### DATA
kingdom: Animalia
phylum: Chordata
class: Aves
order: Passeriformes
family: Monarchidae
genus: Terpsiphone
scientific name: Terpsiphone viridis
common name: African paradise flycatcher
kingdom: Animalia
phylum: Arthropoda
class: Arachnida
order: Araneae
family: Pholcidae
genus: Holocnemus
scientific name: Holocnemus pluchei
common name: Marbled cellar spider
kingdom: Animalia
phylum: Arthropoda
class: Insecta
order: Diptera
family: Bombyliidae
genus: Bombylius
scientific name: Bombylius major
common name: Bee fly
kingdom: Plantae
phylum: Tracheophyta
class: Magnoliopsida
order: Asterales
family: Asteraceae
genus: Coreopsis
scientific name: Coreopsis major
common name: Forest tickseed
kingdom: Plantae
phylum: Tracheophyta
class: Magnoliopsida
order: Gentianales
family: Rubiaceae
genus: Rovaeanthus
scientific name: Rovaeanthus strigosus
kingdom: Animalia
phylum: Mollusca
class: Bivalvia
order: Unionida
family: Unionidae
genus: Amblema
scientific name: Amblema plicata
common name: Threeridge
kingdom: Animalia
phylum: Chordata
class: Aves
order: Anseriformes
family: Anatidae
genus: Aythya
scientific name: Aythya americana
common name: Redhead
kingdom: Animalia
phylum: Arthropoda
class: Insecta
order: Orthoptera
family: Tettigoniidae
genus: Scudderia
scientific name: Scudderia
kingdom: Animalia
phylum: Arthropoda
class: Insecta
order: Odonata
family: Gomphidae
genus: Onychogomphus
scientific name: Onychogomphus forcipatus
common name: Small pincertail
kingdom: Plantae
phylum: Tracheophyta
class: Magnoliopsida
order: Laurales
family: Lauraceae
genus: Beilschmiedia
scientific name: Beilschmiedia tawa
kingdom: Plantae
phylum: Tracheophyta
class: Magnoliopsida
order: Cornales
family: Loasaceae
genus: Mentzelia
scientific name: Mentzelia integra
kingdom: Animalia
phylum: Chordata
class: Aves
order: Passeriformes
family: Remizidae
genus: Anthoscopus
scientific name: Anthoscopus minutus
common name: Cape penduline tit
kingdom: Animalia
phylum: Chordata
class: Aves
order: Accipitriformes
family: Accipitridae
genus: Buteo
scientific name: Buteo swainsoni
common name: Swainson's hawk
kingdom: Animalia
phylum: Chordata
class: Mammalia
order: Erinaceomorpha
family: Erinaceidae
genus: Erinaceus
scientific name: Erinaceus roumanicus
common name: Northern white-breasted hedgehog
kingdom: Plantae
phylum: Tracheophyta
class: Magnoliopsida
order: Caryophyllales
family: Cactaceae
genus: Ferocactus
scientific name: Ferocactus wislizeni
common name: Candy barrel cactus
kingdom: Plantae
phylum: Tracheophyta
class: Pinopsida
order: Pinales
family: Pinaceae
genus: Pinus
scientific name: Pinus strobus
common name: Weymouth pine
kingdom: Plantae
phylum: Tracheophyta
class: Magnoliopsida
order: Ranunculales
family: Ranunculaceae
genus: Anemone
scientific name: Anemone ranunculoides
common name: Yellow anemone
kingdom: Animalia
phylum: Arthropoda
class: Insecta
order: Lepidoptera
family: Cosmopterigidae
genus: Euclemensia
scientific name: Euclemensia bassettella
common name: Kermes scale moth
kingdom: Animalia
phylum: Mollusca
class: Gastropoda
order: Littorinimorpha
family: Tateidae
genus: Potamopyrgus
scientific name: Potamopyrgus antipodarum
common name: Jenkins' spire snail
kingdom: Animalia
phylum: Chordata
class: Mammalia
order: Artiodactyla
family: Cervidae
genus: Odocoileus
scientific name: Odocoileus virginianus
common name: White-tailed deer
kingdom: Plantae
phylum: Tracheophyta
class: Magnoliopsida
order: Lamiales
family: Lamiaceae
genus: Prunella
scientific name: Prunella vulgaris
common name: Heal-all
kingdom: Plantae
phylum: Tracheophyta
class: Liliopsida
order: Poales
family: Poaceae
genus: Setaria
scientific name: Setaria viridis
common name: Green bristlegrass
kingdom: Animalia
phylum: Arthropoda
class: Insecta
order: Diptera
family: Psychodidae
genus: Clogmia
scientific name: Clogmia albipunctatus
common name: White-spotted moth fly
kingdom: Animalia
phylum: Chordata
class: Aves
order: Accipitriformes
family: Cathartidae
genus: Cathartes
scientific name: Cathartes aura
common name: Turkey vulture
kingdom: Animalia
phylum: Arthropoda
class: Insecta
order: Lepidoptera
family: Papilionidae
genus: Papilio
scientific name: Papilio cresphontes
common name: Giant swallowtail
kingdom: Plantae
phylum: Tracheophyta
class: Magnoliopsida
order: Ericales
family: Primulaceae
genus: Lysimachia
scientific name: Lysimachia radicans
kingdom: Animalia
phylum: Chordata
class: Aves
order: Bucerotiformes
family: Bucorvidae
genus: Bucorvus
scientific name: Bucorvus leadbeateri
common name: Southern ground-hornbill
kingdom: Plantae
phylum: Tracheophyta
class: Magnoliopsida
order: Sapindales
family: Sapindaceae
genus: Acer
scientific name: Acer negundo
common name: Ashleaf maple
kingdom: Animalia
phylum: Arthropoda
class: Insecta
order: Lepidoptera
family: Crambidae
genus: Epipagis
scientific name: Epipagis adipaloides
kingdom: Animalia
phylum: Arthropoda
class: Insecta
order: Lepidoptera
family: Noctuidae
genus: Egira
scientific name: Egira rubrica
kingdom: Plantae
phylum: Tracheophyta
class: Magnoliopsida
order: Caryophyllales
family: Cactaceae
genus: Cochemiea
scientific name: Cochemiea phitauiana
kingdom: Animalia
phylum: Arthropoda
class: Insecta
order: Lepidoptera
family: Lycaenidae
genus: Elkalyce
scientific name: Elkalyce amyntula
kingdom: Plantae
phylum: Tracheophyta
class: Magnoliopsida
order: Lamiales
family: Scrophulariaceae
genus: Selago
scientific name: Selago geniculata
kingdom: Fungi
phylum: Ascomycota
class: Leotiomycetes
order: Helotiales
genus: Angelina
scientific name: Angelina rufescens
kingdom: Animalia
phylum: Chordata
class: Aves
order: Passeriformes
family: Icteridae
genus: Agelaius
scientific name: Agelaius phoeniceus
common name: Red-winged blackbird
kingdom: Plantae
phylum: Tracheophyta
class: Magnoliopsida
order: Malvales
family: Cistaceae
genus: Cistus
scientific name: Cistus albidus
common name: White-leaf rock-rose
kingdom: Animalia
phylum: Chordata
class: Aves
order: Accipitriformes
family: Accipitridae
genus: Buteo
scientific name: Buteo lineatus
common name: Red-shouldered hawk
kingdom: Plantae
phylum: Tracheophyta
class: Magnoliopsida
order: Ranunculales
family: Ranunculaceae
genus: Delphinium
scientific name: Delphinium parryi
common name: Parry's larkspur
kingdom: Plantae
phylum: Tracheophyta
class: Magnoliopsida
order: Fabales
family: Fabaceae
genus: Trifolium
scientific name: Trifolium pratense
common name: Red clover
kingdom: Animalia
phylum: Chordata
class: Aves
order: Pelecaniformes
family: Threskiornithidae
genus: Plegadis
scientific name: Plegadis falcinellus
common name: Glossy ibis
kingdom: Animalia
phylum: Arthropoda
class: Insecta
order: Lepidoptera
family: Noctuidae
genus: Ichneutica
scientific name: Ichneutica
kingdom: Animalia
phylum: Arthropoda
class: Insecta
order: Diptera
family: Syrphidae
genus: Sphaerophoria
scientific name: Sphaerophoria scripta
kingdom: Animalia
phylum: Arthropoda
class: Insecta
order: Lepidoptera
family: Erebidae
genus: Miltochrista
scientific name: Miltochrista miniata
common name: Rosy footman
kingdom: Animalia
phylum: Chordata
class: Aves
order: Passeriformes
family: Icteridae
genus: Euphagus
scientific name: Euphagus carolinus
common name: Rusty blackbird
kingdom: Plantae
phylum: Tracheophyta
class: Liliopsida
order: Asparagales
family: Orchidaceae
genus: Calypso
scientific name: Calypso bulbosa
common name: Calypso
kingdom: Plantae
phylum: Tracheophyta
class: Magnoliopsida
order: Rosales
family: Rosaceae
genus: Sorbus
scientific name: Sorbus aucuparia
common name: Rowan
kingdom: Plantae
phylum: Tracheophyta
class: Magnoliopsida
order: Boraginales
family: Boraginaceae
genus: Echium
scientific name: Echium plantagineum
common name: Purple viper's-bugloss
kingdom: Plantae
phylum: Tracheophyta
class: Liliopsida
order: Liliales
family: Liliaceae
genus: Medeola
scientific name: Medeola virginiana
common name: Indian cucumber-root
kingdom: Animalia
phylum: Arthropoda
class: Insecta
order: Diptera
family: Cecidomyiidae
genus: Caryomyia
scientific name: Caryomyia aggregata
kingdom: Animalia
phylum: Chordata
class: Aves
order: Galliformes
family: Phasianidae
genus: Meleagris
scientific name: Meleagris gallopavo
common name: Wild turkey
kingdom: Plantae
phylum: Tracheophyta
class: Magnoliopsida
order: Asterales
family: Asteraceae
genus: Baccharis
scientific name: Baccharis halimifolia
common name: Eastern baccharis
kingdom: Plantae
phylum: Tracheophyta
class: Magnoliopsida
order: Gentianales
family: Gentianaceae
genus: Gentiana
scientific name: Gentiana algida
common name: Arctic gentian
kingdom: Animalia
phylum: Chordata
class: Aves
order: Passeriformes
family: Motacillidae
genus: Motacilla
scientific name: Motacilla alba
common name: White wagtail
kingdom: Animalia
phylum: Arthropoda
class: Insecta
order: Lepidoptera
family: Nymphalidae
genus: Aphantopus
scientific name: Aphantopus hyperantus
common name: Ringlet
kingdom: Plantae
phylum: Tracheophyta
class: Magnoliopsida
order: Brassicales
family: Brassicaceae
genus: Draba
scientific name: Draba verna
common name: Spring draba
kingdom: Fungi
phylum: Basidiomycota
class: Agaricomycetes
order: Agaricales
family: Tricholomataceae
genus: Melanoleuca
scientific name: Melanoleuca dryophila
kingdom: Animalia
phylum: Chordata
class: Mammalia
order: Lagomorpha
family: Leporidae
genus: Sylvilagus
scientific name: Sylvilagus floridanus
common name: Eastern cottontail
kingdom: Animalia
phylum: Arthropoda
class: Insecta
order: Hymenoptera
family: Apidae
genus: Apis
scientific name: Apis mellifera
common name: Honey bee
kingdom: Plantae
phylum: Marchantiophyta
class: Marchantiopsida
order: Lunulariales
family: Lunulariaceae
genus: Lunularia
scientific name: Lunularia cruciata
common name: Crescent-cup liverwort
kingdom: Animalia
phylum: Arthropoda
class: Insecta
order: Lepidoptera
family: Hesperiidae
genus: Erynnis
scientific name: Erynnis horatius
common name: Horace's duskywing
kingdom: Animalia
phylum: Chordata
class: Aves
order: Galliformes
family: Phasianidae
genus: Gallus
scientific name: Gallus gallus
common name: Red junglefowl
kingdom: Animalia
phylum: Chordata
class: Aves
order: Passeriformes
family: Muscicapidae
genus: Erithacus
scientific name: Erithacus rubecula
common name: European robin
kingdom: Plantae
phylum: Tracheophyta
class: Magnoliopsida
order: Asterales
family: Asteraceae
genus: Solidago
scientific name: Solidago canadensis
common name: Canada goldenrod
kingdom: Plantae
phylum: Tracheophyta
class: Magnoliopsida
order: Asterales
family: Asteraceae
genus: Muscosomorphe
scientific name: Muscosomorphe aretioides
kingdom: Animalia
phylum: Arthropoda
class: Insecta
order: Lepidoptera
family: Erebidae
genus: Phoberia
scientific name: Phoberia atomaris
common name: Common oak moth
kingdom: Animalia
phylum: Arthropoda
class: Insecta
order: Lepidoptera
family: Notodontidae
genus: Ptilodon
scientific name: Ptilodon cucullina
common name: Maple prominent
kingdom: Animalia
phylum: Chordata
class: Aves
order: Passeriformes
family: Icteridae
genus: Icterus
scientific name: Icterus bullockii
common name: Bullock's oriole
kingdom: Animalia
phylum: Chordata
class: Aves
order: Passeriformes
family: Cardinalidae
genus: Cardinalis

### GOAL OF THE EXERCISE
Rewrite the data from the line containing "scientific name: Ichneutica" up to and including the line containing "genus: Baccharis" as a Markdown table with the columns Row and Entry, numbering each line and leaving out any blank lines.

### RESPONSE TO THIS TASK
| Row | Entry |
|---|---|
| 1 | scientific name: Ichneutica |
| 2 | kingdom: Animalia |
| 3 | phylum: Arthropoda |
| 4 | class: Insecta |
| 5 | order: Diptera |
| 6 | family: Syrphidae |
| 7 | genus: Sphaerophoria |
| 8 | scientific name: Sphaerophoria scripta |
| 9 | kingdom: Animalia |
| 10 | phylum: Arthropoda |
| 11 | class: Insecta |
| 12 | order: Lepidoptera |
| 13 | family: Erebidae |
| 14 | genus: Miltochrista |
| 15 | scientific name: Miltochrista miniata |
| 16 | common name: Rosy footman |
| 17 | kingdom: Animalia |
| 18 | phylum: Chordata |
| 19 | class: Aves |
| 20 | order: Passeriformes |
| 21 | family: Icteridae |
| 22 | genus: Euphagus |
| 23 | scientific name: Euphagus carolinus |
| 24 | common name: Rusty blackbird |
| 25 | kingdom: Plantae |
| 26 | phylum: Tracheophyta |
| 27 | class: Liliopsida |
| 28 | order: Asparagales |
| 29 | family: Orchidaceae |
| 30 | genus: Calypso |
| 31 | scientific name: Calypso bulbosa |
| 32 | common name: Calypso |
| 33 | kingdom: Plantae |
| 34 | phylum: Tracheophyta |
| 35 | class: Magnoliopsida |
| 36 | order: Rosales |
| 37 | family: Rosaceae |
| 38 | genus: Sorbus |
| 39 | scientific name: Sorbus aucuparia |
| 40 | common name: Rowan |
| 41 | kingdom: Plantae |
| 42 | phylum: Tracheophyta |
| 43 | class: Magnoliopsida |
| 44 | order: Boraginales |
| 45 | family: Boraginaceae |
| 46 | genus: Echium |
| 47 | scientific name: Echium plantagineum |
| 48 | common name: Purple viper's-bugloss |
| 49 | kingdom: Plantae |
| 50 | phylum: Tracheophyta |
| 51 | class: Liliopsida |
| 52 | order: Liliales |
| 53 | family: Liliaceae |
| 54 | genus: Medeola |
| 55 | scientific name: Medeola virginiana |
| 56 | common name: Indian cucumber-root |
| 57 | kingdom: Animalia |
| 58 | phylum: Arthropoda |
| 59 | class: Insecta |
| 60 | order: Diptera |
| 61 | family: Cecidomyiidae |
| 62 | genus: Caryomyia |
| 63 | scientific name: Caryomyia aggregata |
| 64 | kingdom: Animalia |
| 65 | phylum: Chordata |
| 66 | class: Aves |
| 67 | order: Galliformes |
| 68 | family: Phasianidae |
| 69 | genus: Meleagris |
| 70 | scientific name: Meleagris gallopavo |
| 71 | common name: Wild turkey |
| 72 | kingdom: Plantae |
| 73 | phylum: Tracheophyta |
| 74 | class: Magnoliopsida |
| 75 | order: Asterales |
| 76 | family: Asteraceae |
| 77 | genus: Baccharis |